What the task asks: The answer must consist solely of the lines from the start of the records through the line containing "12: (916, 972)", restated word for word, with no pictures.

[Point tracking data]
☆ ☆ ☆

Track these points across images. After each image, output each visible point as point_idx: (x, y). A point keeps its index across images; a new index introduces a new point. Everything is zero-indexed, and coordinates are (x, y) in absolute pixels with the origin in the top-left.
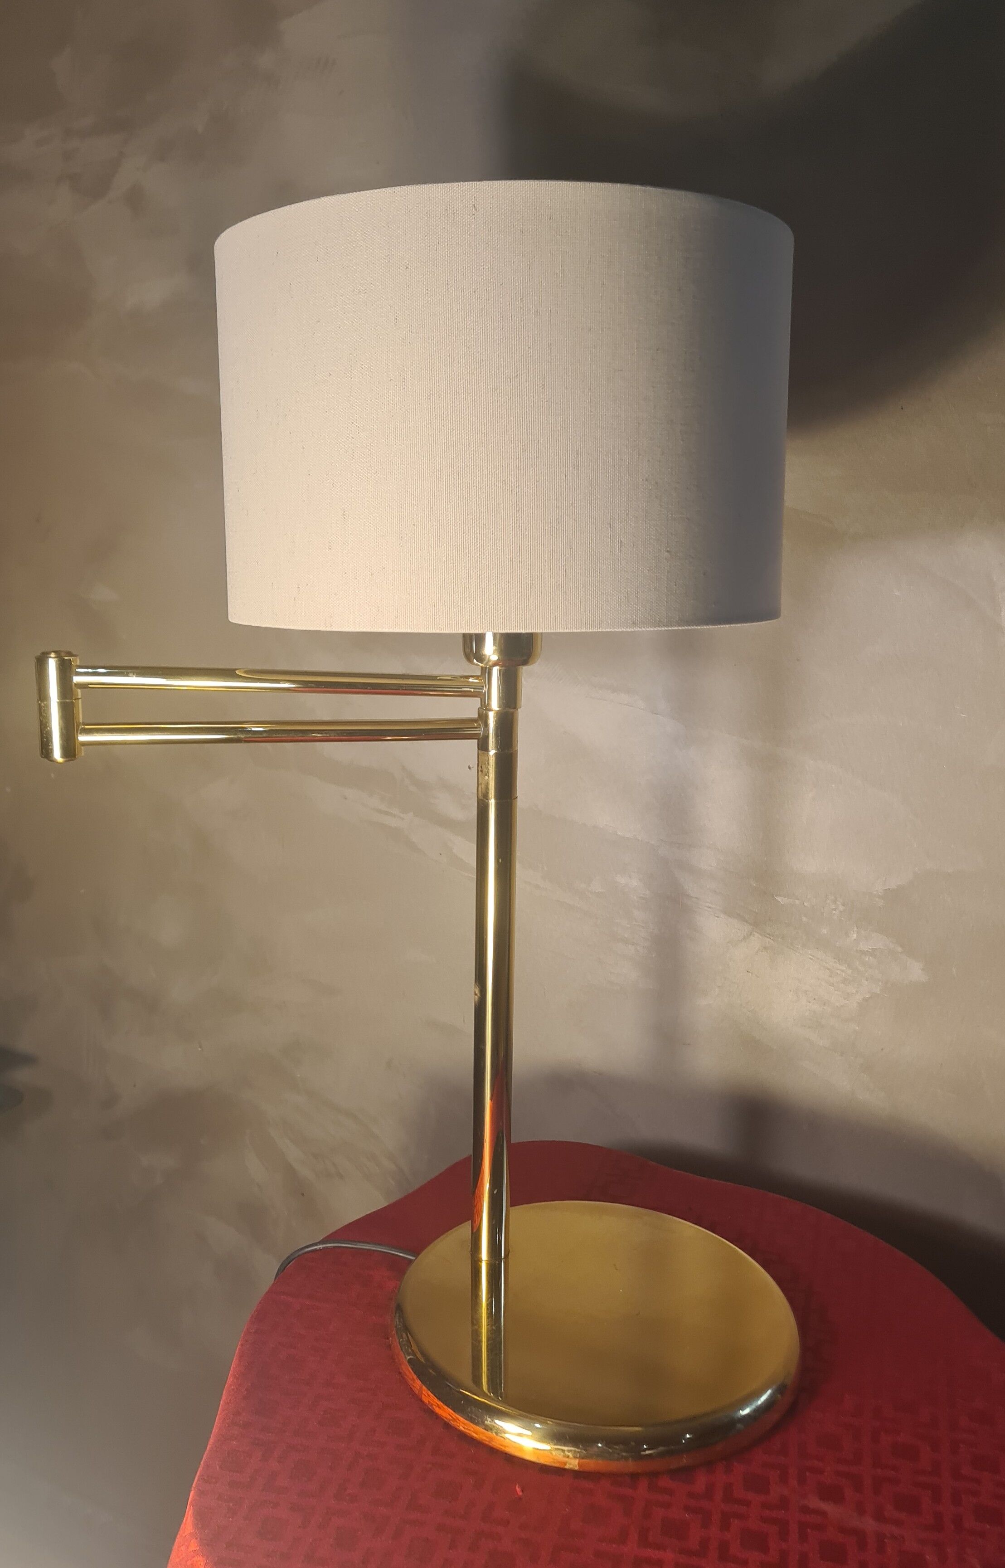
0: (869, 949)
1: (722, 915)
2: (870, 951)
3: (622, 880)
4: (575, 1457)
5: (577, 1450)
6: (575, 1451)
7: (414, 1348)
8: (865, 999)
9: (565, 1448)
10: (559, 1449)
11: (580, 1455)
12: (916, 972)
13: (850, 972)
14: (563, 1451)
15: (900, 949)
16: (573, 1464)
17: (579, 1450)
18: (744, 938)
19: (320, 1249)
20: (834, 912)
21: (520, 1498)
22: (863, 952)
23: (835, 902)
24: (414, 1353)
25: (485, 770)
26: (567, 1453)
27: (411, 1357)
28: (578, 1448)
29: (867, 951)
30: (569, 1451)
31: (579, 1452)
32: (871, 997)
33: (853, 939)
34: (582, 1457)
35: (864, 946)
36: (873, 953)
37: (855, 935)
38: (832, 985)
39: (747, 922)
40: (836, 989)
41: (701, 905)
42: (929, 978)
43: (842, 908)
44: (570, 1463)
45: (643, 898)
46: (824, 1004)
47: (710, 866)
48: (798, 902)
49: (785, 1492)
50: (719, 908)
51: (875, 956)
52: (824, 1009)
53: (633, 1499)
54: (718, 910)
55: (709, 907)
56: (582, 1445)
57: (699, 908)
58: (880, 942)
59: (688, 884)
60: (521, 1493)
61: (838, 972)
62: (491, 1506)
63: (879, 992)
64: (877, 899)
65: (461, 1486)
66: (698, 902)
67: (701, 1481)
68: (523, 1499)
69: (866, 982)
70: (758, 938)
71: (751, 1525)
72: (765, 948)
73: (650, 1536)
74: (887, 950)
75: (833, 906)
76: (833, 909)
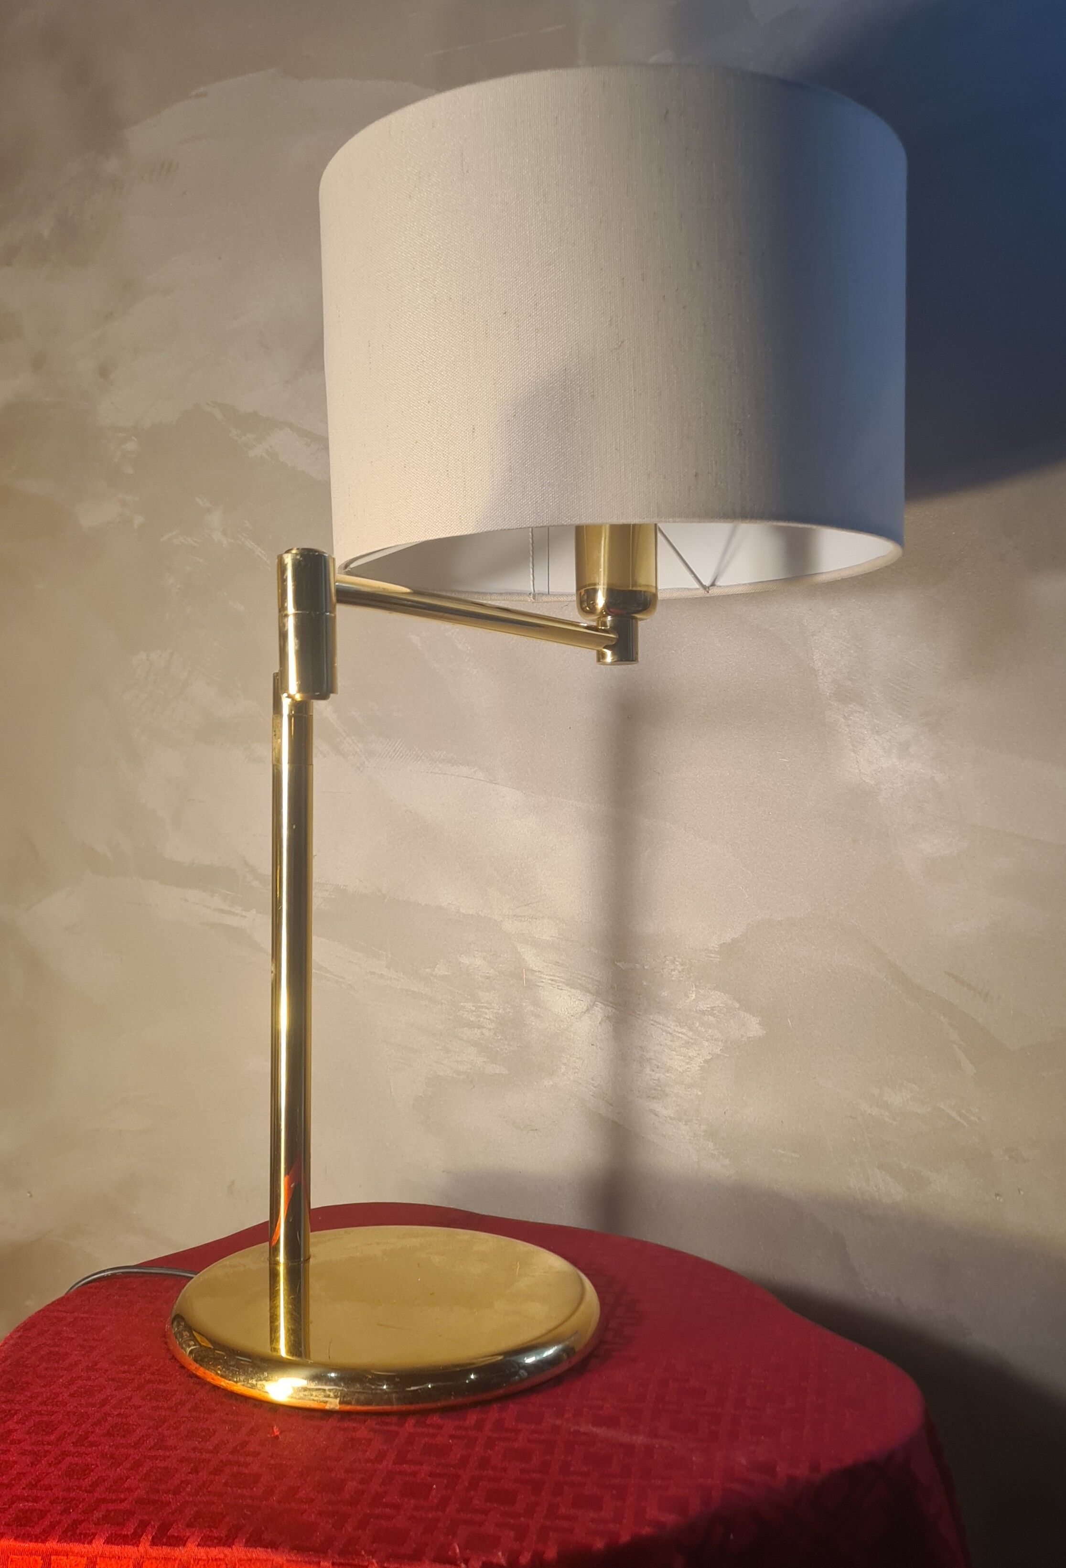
0: (708, 1008)
1: (565, 987)
2: (709, 1009)
3: (465, 960)
4: (336, 1397)
5: (338, 1388)
6: (336, 1389)
8: (706, 1061)
9: (327, 1388)
10: (320, 1389)
11: (341, 1393)
12: (754, 1028)
13: (691, 1034)
14: (324, 1390)
15: (737, 1005)
16: (333, 1404)
17: (341, 1388)
18: (588, 1010)
19: (107, 1276)
20: (673, 973)
21: (277, 1437)
22: (703, 1013)
23: (673, 962)
26: (328, 1393)
28: (340, 1386)
29: (706, 1010)
30: (331, 1390)
31: (340, 1390)
32: (711, 1059)
33: (692, 999)
34: (342, 1396)
35: (704, 1006)
36: (711, 1012)
37: (694, 995)
38: (675, 1050)
39: (589, 992)
40: (678, 1053)
41: (545, 979)
42: (765, 1032)
43: (680, 968)
44: (331, 1403)
45: (488, 978)
46: (668, 1071)
47: (553, 937)
48: (638, 966)
49: (558, 1422)
50: (562, 980)
51: (713, 1015)
52: (668, 1077)
53: (397, 1433)
54: (561, 982)
55: (552, 980)
56: (345, 1384)
57: (543, 982)
58: (717, 999)
59: (531, 958)
60: (278, 1433)
61: (680, 1035)
62: (244, 1444)
63: (719, 1053)
64: (713, 955)
65: (215, 1431)
66: (542, 976)
67: (472, 1418)
68: (280, 1437)
69: (706, 1044)
70: (601, 1008)
71: (516, 1445)
72: (608, 1017)
73: (409, 1456)
74: (724, 1007)
75: (672, 967)
76: (672, 970)
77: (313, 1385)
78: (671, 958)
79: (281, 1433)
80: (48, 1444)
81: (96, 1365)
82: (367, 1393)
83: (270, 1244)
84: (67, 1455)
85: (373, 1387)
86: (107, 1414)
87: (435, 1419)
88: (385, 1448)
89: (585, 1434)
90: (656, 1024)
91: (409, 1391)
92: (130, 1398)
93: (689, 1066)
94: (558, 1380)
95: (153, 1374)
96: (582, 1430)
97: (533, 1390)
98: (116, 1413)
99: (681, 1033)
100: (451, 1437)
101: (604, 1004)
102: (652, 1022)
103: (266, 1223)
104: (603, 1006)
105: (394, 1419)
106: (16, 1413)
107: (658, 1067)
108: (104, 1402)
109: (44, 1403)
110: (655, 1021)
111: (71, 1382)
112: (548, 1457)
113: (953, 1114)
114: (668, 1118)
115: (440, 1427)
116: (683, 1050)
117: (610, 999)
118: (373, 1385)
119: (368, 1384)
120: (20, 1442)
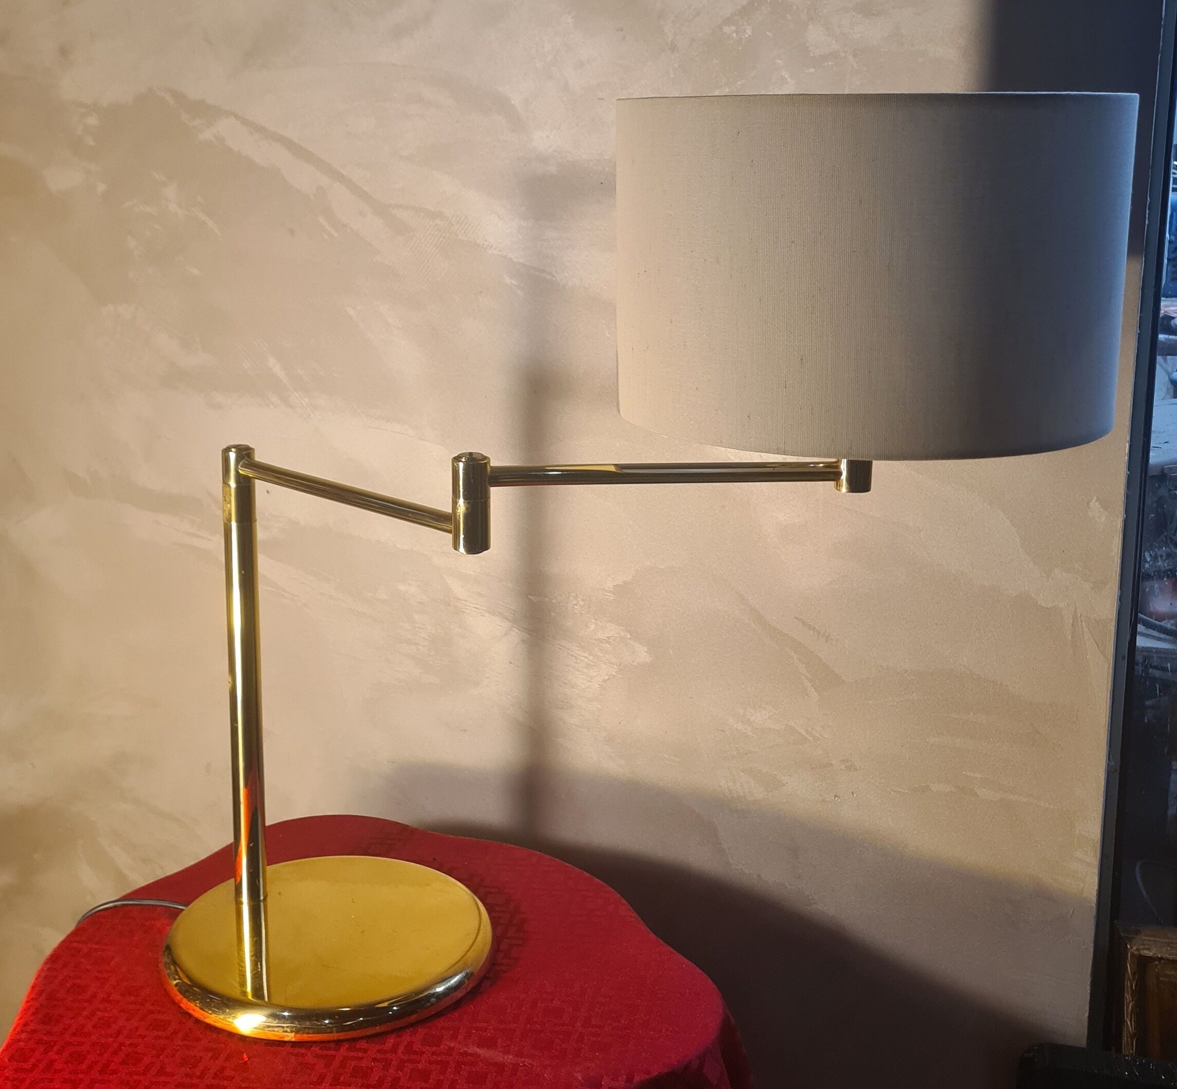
1: (487, 615)
2: (606, 638)
3: (402, 588)
4: (292, 1032)
6: (292, 1026)
7: (181, 974)
8: (605, 681)
9: (284, 1025)
10: (280, 1026)
11: (295, 1030)
12: (642, 655)
13: (591, 658)
14: (283, 1027)
15: (628, 636)
16: (290, 1037)
17: (295, 1025)
18: (506, 634)
20: (576, 607)
21: (246, 1062)
22: (600, 641)
23: (576, 598)
24: (180, 979)
25: (228, 499)
26: (285, 1029)
27: (178, 981)
28: (294, 1023)
29: (603, 639)
30: (287, 1027)
31: (294, 1027)
32: (609, 679)
33: (592, 629)
34: (297, 1032)
35: (600, 635)
36: (607, 640)
37: (593, 626)
38: (578, 670)
39: (507, 619)
40: (581, 673)
41: (469, 606)
42: (651, 659)
43: (582, 603)
44: (288, 1036)
45: (421, 603)
46: (573, 687)
47: (475, 572)
48: (547, 600)
49: (452, 1045)
50: (484, 608)
51: (609, 643)
52: (573, 692)
53: (334, 1056)
54: (483, 610)
55: (476, 608)
56: (298, 1022)
57: (468, 609)
58: (613, 630)
59: (457, 588)
60: (247, 1059)
61: (582, 658)
62: (223, 1069)
63: (614, 674)
64: (608, 594)
65: (201, 1058)
66: (467, 604)
67: (390, 1042)
68: (248, 1063)
69: (604, 666)
70: (517, 633)
71: (420, 1066)
72: (523, 641)
73: (342, 1079)
74: (618, 637)
75: (575, 602)
76: (575, 605)
77: (274, 1023)
78: (574, 594)
79: (249, 1059)
80: (81, 1073)
81: (109, 996)
82: (314, 1028)
83: (236, 881)
84: (96, 1083)
85: (319, 1023)
86: (122, 1044)
87: (363, 1044)
88: (325, 1071)
89: (471, 1055)
90: (562, 648)
91: (345, 1025)
92: (137, 1028)
93: (590, 684)
94: (457, 1004)
95: (153, 1005)
96: (469, 1051)
97: (439, 1014)
98: (128, 1043)
99: (584, 657)
100: (374, 1060)
101: (519, 630)
102: (560, 647)
103: (231, 845)
104: (518, 632)
105: (333, 1045)
106: (55, 1044)
107: (565, 684)
108: (119, 1033)
109: (74, 1034)
110: (561, 646)
111: (93, 1014)
112: (442, 1078)
113: (803, 732)
114: (573, 726)
115: (365, 1051)
116: (585, 670)
117: (525, 626)
118: (319, 1022)
119: (315, 1022)
120: (60, 1071)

☆ ☆ ☆

Answer box:
Track these points across images. After each image, output each visible point as point_idx: (x, y). A point keeps its index across images; a new index introduces a new point. Everything is zero-indexed, and coordinates are (x, y) in absolute pixels with the origin in the top-left.
0: (869, 949)
1: (722, 915)
2: (870, 951)
3: (622, 880)
4: (575, 1457)
5: (577, 1450)
6: (575, 1451)
7: (414, 1348)
8: (865, 999)
9: (565, 1448)
10: (559, 1449)
11: (580, 1455)
12: (916, 972)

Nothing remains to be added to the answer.